Reading passage:
────────────────

Lubrimatic marine and off road grease. Kind of a blue green color. Same stuff for trunion and tilt on my out boards.

cent frum my notso smart fone

Posted

I think I use similar stuff to what Mark described only it is called Triple Guard Grease.   started using it back in 1979 on my previous boat trailer. Had it 22 years and never had new bearings despite much trailering. I've used it on present trailer with same bearings for 12 years and when I had the bearings checked last week they said they were fine. I swear by it (same blue/green color as described and VERY thick consistency). I also used Bearing Buddies on both trailers. You have to be careful not to fill the bearing cavity too full as it could blow out through the rear seals of the wheels.

Posted

Blue high temperature disc brake wheel bearing grease, synthetic I believe. Do not use the old brown stuff.

Posted

Lubrimatic marine and off road grease. Kind of a blue green color. Same stuff for trunion and tilt on my out boards.

cent frum my notso smart fone

That's what I use.

 

Make sure you buy a grease that says for marine use. Don't go with the heaviest grease you can find because it won't dissipate the heat...ask me how I know.

Posted (edited)

I'm gonna go with an AMSoil product next time.  My bearings have worn out super-fast in the last few years.  I've had new ones installed almost every fall when i get my boat winterized.  The place i take it to checks them.  I do probably put 4-5,000 miles on my trailer every year.  And it goes in and out of the water probably 30 times.  But it just doesn't seem right. 

Edited by BAZOOKAJOE
Posted

for   bearing grease  the best to use  is   LPS   makes a grease  Aqua  for water applications.  The  brand  of bearings   is  important   there are many  no  name   chineese on the market    use Timken bearings made in the USA and Timken seals also  you will  get  many years of life going this way.

Posted

Thanks again guys. I have to get my over greasing habit under control. It has caused me lots of unnecessary work!

Posted

If you watch the center "disk" on the bearing buddy and when it starts to move outward you need to stop putting grease in it. As I mentioned above. it is important not to "over grease" or you'll be letting the water in there. Getting the kind of life out of the bearings I've been getting may mean I've been doing something right at least.... :lol:

Posted

I really worry about losing a bearing on the highway so I bought a spare hub with bearings installed, mounted it on the spare tire and now if I lose a bearing, it's as simple as changing a tire. And I didn't realize you could overfill a bearing...thanks for that info, I'll keep an eye on that center disk from now on.

Posted

Agreed, I have been blowing thru the cheap Chinese bearing packs within a couple of years of light trailering.  Don't go cheap on the bearing packs!!!

Posted (edited)

I use amsoil synthetic blue grease. I suggest filling your hubs by hand and not pumping grease in till the bearing buddy cap moves, even then I had a problem with new seals last year. Carry a cheap heat gun and check the hubs for excessive heat at the stops along the way. Mine range from 70 to 110 depending on road and ambient temps, when they all read within a couple degrees, I'm happy. One other tip, I have a dual axle trailer, after you remove hubs to change out bearings , grease and remount, drive that rig for 50 or so miles and when you get home jack that rig up and check for play on the bearings by grabbing the tire with both hands and see if you get any play forward and back. I just did mine and found one alittle too loose so I tighten down on the nut one notch on nut cover. If you change out bearings it's better to be on the safe side.

Edited by Roughrider IV
Posted (edited)

────────────────

Exercise task A: Reproduce the stretch of the wheel bearing grease thread from "If you watch" through "the bearing packs!!!", substituting "interstate" for "highway".
Exercise task B: Carry on the forum thread about trailer wheel bearing grease past its final line by writing the next post.

Information supplied:
────────────────

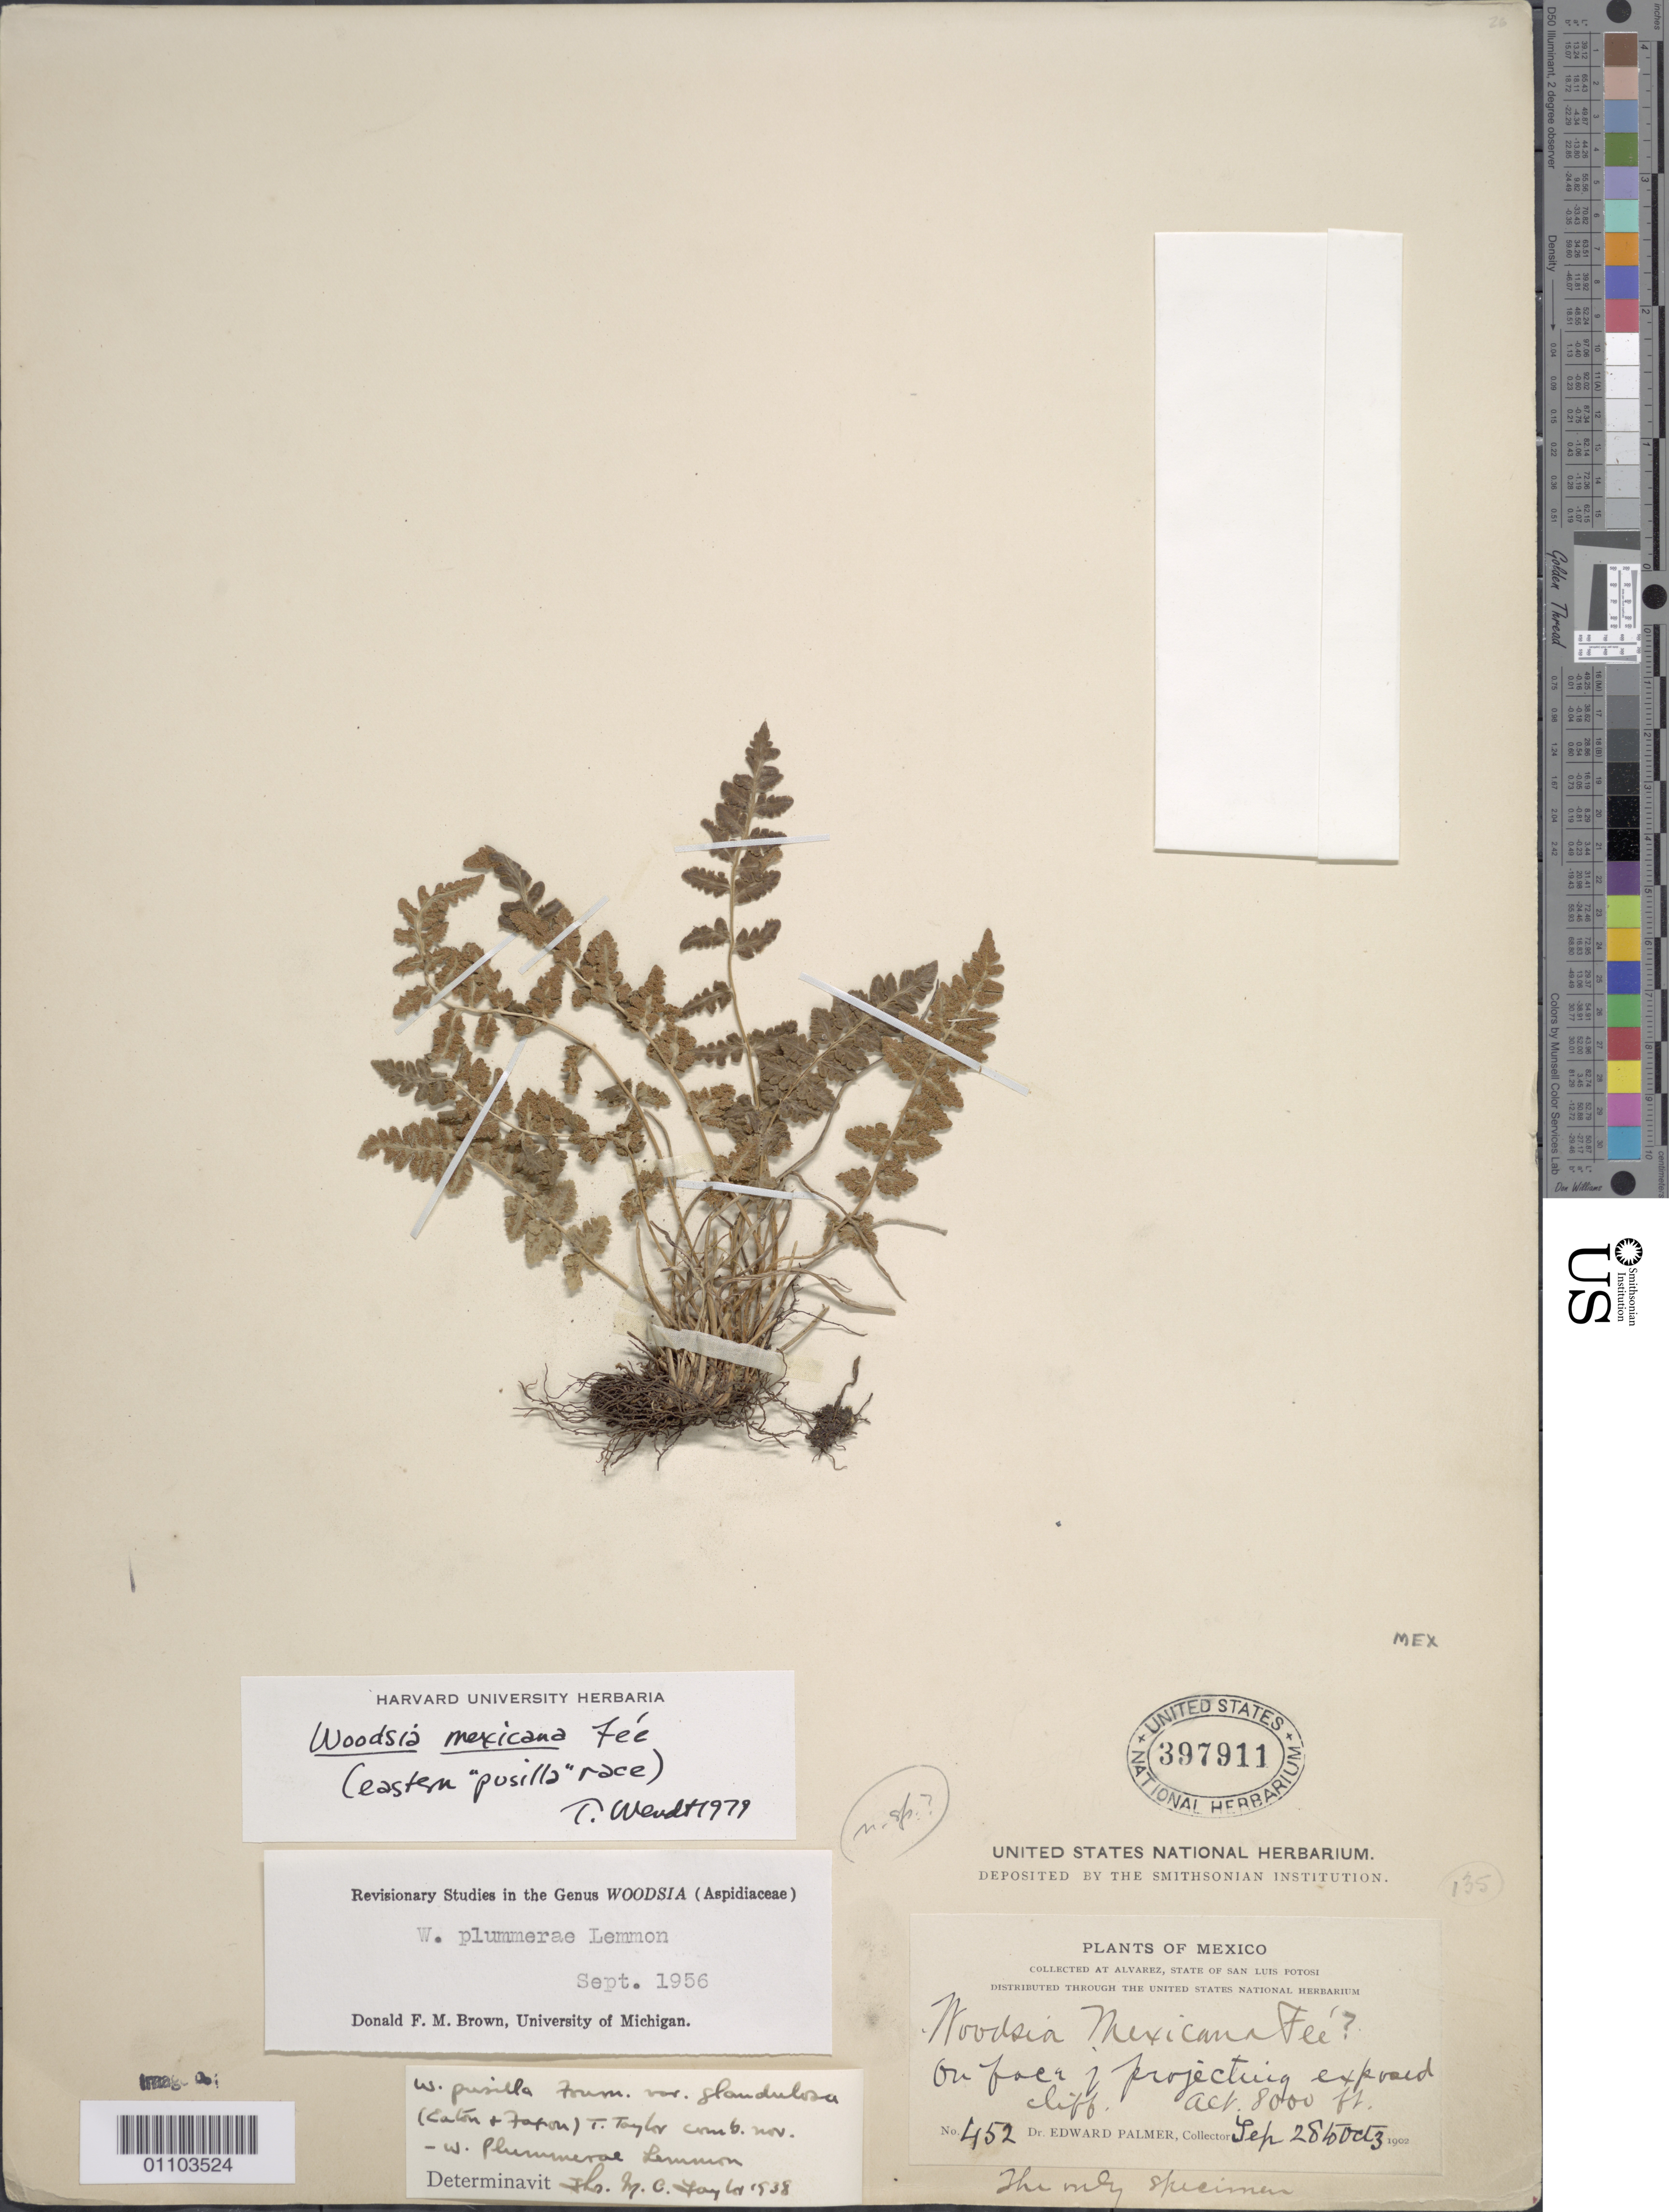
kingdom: Plantae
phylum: Tracheophyta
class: Polypodiopsida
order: Polypodiales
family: Woodsiaceae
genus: Woodsia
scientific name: Woodsia mexicana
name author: Fée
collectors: E. Palmer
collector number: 452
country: Mexico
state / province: San Luis Potosí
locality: Alvarez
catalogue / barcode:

────────────────

Written response A:
If you watch the center "disk" on the bearing buddy and when it starts to move outward you need to stop putting grease in it. As I mentioned above. it is important not to "over grease" or you'll be letting the water in there. Getting the kind of life out of the bearings I've been getting may mean I've been doing something right at least.... :lol:

Posted

I really worry about losing a bearing on the interstate so I bought a spare hub with bearings installed, mounted it on the spare tire and now if I lose a bearing, it's as simple as changing a tire. And I didn't realize you could overfill a bearing...thanks for that info, I'll keep an eye on that center disk from now on.

Posted

Agreed, I have been blowing thru the cheap Chinese bearing packs within a couple of years of light trailering.  Don't go cheap on the bearing packs!!!

Written response B:
A couple things come to mind regarding my own situation that may be worth mentioning....I usually trailer relatively short distances (other than when I go to Lake Ontario) and I have a single axle trailer and boat weighing about 3,200 pounds. I refill any grease that is needed each time I return from using the boat and I don't haul at high speeds (e.g. Thruway etc.) nor do I encounter any real mountainous terrain which can give rise to significant heat issues. So I guess what I'm saying here is related to "light trailer"use compared with larger heavier boats trailered over great distances and hilly terrain or high speeds on the expressways which are very different conditions. Just something to keep in mind....

 

Something also worthy of consideration if you do trailer in those heavier trailering conditions is don't back your trailer immediately into the water as soon as you come off the road (as I've seen people do) wait a few minutes for the hubs to cool down a bit first.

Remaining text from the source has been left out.